Search code examples
stringnlp

How can I split multiple joined words?


I have an array of 1000 or so entries, with examples below:

wickedweather
liquidweather
driveourtrucks
gocompact
slimprojector

I would like to be able to split these into their respective words, as:

wicked weather
liquid weather
drive our trucks
go compact
slim projector

I was hoping a regular expression my do the trick. But, since there is no boundary to stop on, nor is there any sort of capitalization that I could possibly key on, I am thinking, that some sort of reference to a dictionary might be necessary?
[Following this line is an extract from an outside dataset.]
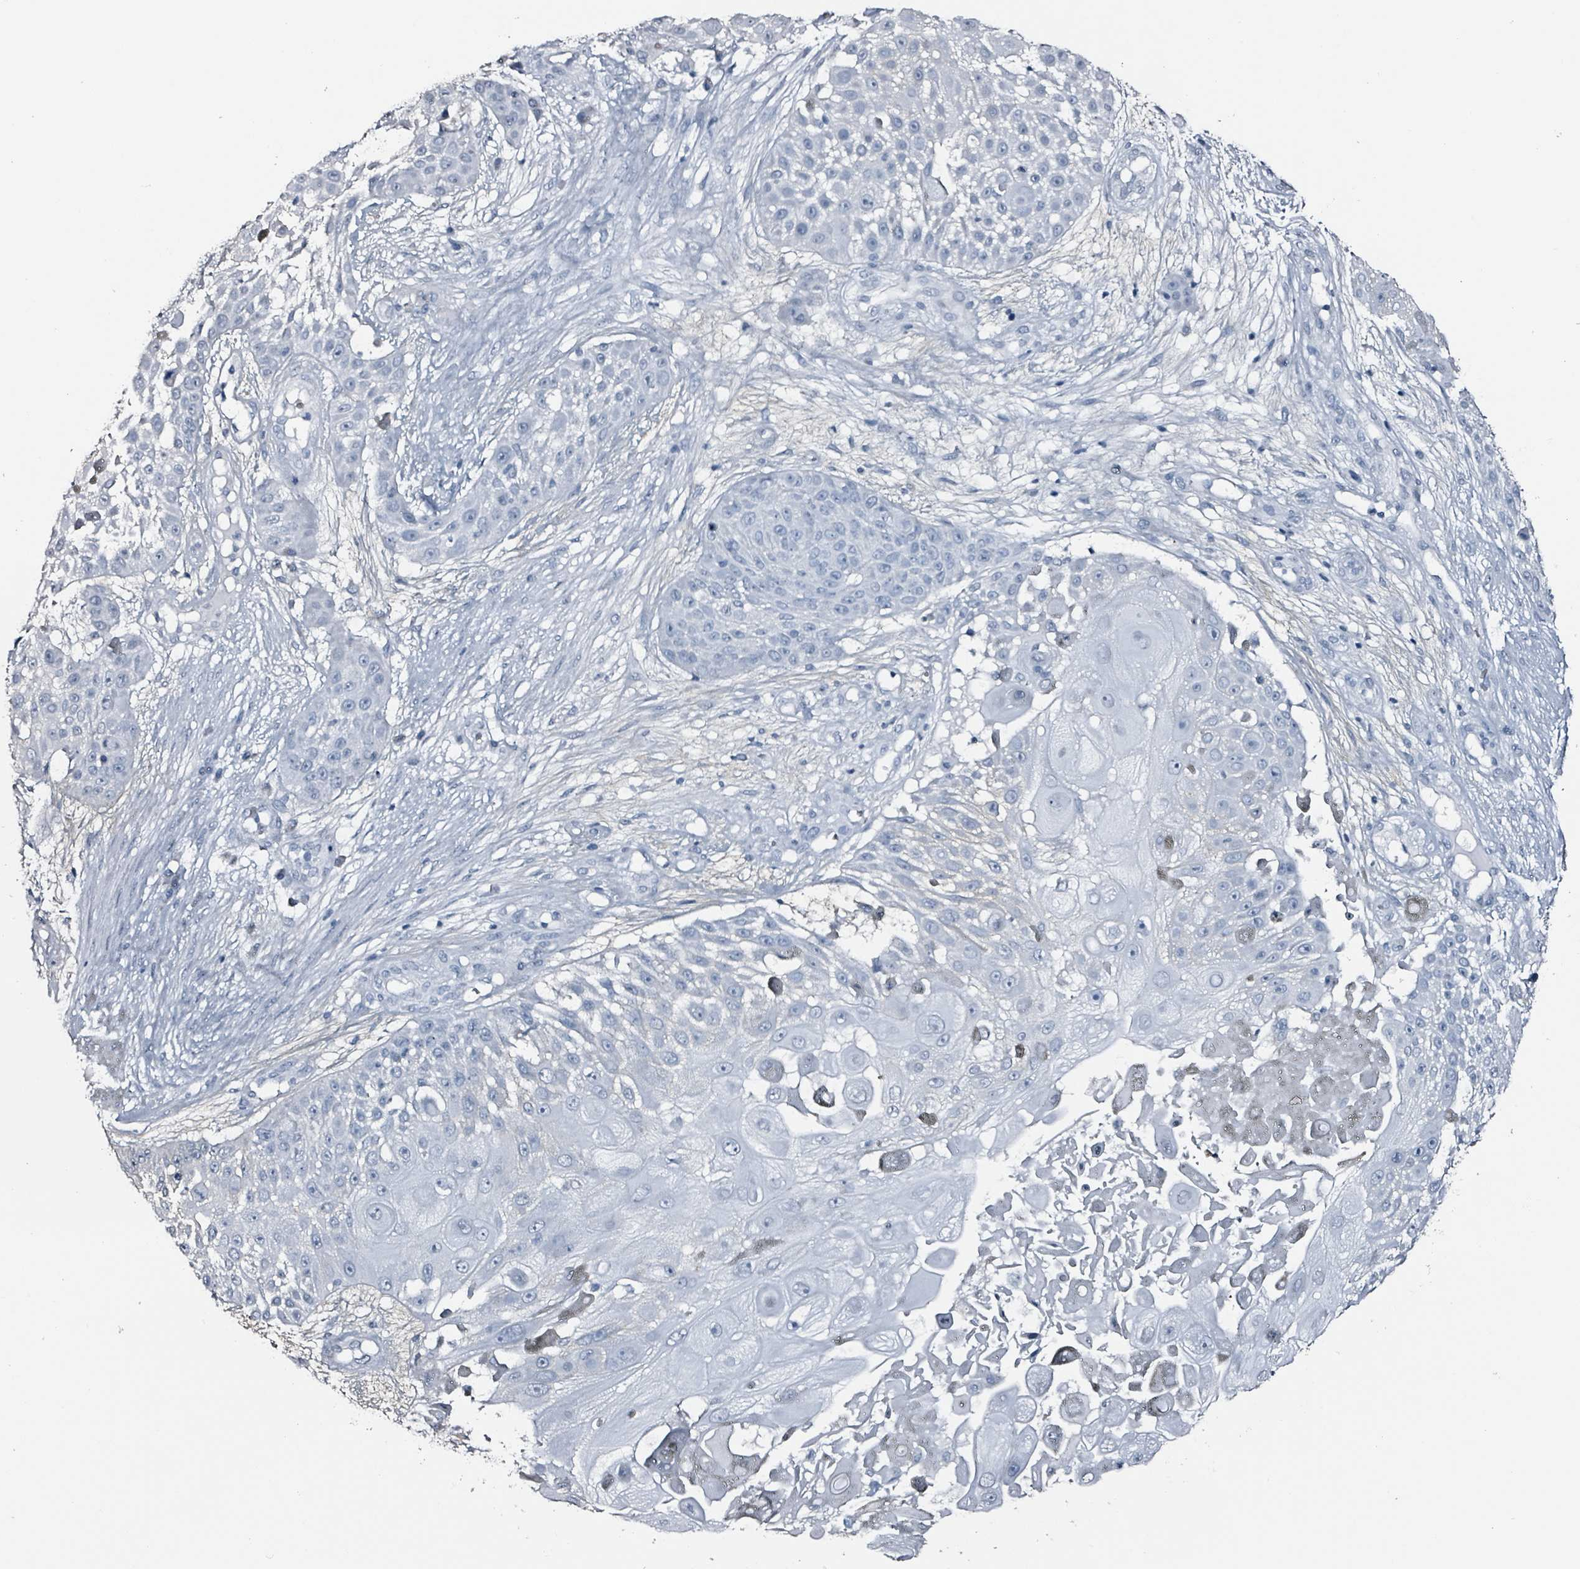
{"staining": {"intensity": "negative", "quantity": "none", "location": "none"}, "tissue": "skin cancer", "cell_type": "Tumor cells", "image_type": "cancer", "snomed": [{"axis": "morphology", "description": "Squamous cell carcinoma, NOS"}, {"axis": "topography", "description": "Skin"}], "caption": "DAB immunohistochemical staining of skin squamous cell carcinoma displays no significant expression in tumor cells. (Immunohistochemistry, brightfield microscopy, high magnification).", "gene": "CA9", "patient": {"sex": "female", "age": 86}}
I suppose it could be done by hand, but why - when it can be done with code! =) But this has stumped me. Any ideas?


Solution

  • The Viterbi algorithm is much faster. It computes the same scores as the recursive search in Dmitry's answer above, but in O(n) time. (Dmitry's search takes exponential time; Viterbi does it by dynamic programming.)

    import re
    from collections import Counter
    
    def viterbi_segment(text):
        probs, lasts = [1.0], [0]
        for i in range(1, len(text) + 1):
            prob_k, k = max((probs[j] * word_prob(text[j:i]), j)
                            for j in range(max(0, i - max_word_length), i))
            probs.append(prob_k)
            lasts.append(k)
        words = []
        i = len(text)
        while 0 < i:
            words.append(text[lasts[i]:i])
            i = lasts[i]
        words.reverse()
        return words, probs[-1]
    
    def word_prob(word): return dictionary[word] / total
    def words(text): return re.findall('[a-z]+', text.lower()) 
    dictionary = Counter(words(open('big.txt').read()))
    max_word_length = max(map(len, dictionary))
    total = float(sum(dictionary.values()))
    

    Testing it:

    >>> viterbi_segment('wickedweather')
    (['wicked', 'weather'], 5.1518198982768158e-10)
    >>> ' '.join(viterbi_segment('itseasyformetosplitlongruntogetherblocks')[0])
    'its easy for me to split long run together blocks'
    

    To be practical you'll likely want a couple refinements:

    • Add logs of probabilities, don't multiply probabilities. This avoids floating-point underflow.
    • Your inputs will in general use words not in your corpus. These substrings must be assigned a nonzero probability as words, or you end up with no solution or a bad solution. (That's just as true for the above exponential search algorithm.) This probability has to be siphoned off the corpus words' probabilities and distributed plausibly among all other word candidates: the general topic is known as smoothing in statistical language models. (You can get away with some pretty rough hacks, though.) This is where the O(n) Viterbi algorithm blows away the search algorithm, because considering non-corpus words blows up the branching factor.